Sin pensárselo dos veces, saltó hacia el enorme barranco rocoso. Tomamos una gran velocidad; y ella esquivaba todo con suma facilidad. Sus feroces garras dejaban rechinar la roca, marcándola con su filo. En ningún momento, la sonrisa desapareció de su rostro. Su emoción se desbordaba cada vez que se impulsaba con las rocas que sobresalían; se movía en zigzag. Su cabello y pelaje brillaban bajo los rayos del sol y sus ojos se calentaban por el polvo que levantaba…

—¡Llegar hemos! ¡Pequeño Axael, ¿estar bien?!

Necesito… que los dioses y santos devuelvan… mi alma a mi cuerpo…

Veía las enormes ramas de los pinos desde abajo; el veloz viaje hizo que mi sangre se quedara estancada en mis venas, mi respiración desapareciera, al igual que mis ganas de seguir. Después de un rato y de ser animado por las palabras de Hiliria, conseguí ponerme de nuevo en pie.

En mi vestimenta se habían pegado múltiples hojas muertas. Me sacudí un poco; algunas cayeron; en cambio, otras se aferraron con todas sus fuerzas a la tela. Con un suspiro, di por declarada mi derrota ante esa patética pelea.

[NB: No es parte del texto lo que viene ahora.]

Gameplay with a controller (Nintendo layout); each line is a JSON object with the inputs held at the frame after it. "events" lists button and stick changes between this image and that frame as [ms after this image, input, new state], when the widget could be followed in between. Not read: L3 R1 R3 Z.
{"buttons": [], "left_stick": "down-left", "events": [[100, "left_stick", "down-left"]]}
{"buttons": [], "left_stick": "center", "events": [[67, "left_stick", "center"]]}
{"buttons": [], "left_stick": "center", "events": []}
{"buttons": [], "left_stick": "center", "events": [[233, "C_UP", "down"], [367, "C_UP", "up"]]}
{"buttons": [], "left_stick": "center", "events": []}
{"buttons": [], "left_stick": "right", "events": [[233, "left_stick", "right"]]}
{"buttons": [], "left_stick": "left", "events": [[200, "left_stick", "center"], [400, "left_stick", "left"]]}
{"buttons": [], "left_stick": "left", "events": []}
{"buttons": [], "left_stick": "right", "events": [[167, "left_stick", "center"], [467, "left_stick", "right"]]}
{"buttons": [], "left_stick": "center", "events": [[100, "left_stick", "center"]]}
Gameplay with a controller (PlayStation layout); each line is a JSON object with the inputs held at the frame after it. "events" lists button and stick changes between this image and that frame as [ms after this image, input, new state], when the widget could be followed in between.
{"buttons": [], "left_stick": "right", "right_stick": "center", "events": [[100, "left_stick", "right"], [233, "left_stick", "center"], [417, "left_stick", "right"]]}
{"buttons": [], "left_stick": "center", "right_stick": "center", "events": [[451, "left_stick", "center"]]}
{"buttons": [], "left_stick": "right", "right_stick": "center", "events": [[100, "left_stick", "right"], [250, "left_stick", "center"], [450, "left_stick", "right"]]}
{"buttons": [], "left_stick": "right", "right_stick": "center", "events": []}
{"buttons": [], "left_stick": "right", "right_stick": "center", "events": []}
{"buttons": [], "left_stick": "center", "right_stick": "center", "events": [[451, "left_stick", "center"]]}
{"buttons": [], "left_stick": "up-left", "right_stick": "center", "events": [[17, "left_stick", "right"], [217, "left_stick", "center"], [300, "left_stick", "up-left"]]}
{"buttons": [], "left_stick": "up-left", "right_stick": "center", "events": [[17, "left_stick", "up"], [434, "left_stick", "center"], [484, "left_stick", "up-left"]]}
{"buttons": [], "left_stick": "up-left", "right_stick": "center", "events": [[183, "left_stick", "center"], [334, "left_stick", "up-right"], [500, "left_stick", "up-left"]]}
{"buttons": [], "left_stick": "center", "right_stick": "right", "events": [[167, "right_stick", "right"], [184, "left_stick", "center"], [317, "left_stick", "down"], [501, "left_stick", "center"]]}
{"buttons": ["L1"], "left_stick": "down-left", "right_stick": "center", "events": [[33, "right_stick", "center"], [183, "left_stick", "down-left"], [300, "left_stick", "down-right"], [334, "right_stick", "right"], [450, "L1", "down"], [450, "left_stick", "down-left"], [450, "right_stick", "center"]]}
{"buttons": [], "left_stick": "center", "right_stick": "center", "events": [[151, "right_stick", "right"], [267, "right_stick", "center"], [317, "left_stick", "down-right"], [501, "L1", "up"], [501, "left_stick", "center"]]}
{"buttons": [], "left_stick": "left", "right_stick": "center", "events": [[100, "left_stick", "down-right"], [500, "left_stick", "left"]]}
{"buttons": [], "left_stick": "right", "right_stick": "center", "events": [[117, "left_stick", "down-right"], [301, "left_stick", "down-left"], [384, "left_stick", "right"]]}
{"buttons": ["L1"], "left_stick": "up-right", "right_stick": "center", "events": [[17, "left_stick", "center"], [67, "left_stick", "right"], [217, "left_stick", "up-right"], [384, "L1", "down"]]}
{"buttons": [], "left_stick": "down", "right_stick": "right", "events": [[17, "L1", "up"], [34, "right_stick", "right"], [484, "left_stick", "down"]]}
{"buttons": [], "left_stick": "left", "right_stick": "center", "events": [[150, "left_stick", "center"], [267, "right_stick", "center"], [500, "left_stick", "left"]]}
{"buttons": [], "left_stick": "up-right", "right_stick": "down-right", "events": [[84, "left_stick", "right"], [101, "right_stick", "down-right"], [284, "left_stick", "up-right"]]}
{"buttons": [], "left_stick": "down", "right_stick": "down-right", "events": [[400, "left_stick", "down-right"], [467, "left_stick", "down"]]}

Miré a Hiliria, que seguía con la misma emoción rebosante en su cara. Debes de estar acostumbrada a esto, ¿no? —pensé. Ella me miró de vuelta y me dijo:

—¡Pequeño Axael! ¡Hiliria mostrar algo! ¡Hiliria quiere!

Comenzó a señalar hacia los adentros del bosque. Me asomé desde su dedo índice, únicamente viendo troncos coloridos y arbustos secos en esa dirección. No entendí a qué se refería con eso, así que le pregunté. Ella solo me miró y volvió a repetir las mismas palabras, con la única diferencia de ofrecerme sus brazos para ser cargado nuevamente.

¿¿¿¡¡¡Eeehhh!!!??? ¡Me rehúso totalmente a ser cargado! ¡Me niego!

Antes de poder abrir la boca, ella, tomando mi cuerpo con rapidez, logró ponerme sobre su espalda. Ahora veía el mundo desde un punto más alto. Las flores y pequeñas plantas que nacían desde el suelo parecían ser tan pequeñas… tan insignificantes…

Un escalofrío creció por mi columna. Podía sentir esa sonrisa vacía siguiéndome entre los árboles… Hiliria sintió mi estado de ánimo; me tocó dos veces la espalda, llamando mi atención.

—Pequeño Axael, ¿estar bien?

—S-sí… no te preocupes…

Hiliria sonrió al escuchar mi respuesta positiva y, con picardía, me dijo:

—¡Entonces! ¡Sostenerse fuerte!

Antes de poder analizar sus palabras, dio una potente galopada hacia dentro del bosque. En menos de medio segundo, las rocas de la montaña se perdieron entre los árboles. La velocidad de una Lynx es sencillamente espectacular. Sentía que viajaba más rápido que el tiempo en ese momento. Todo lo que veía a mi alrededor parecía ser mil veces más lento de lo que recordaba. Los pequeños insectos que revoloteaban con su zumbido… podía ver cómo conversaban entre ellos con sus pequeñas y delgadas patas…

En menos de un minuto, el inmenso bosque había quedado atrás de nuestra carrera. Entramos ahora a un hermoso sendero en una gigantesca llanura, llena de flores y pequeños animales silvestres. Podía ver pequeños Jhilx, una especie común de zorros pequeños con su característico pelaje rojizo. También vi, en cámara lenta, cómo pequeñas crías de Rinlej empezaban con su entrenamiento para lograr su primer vuelo.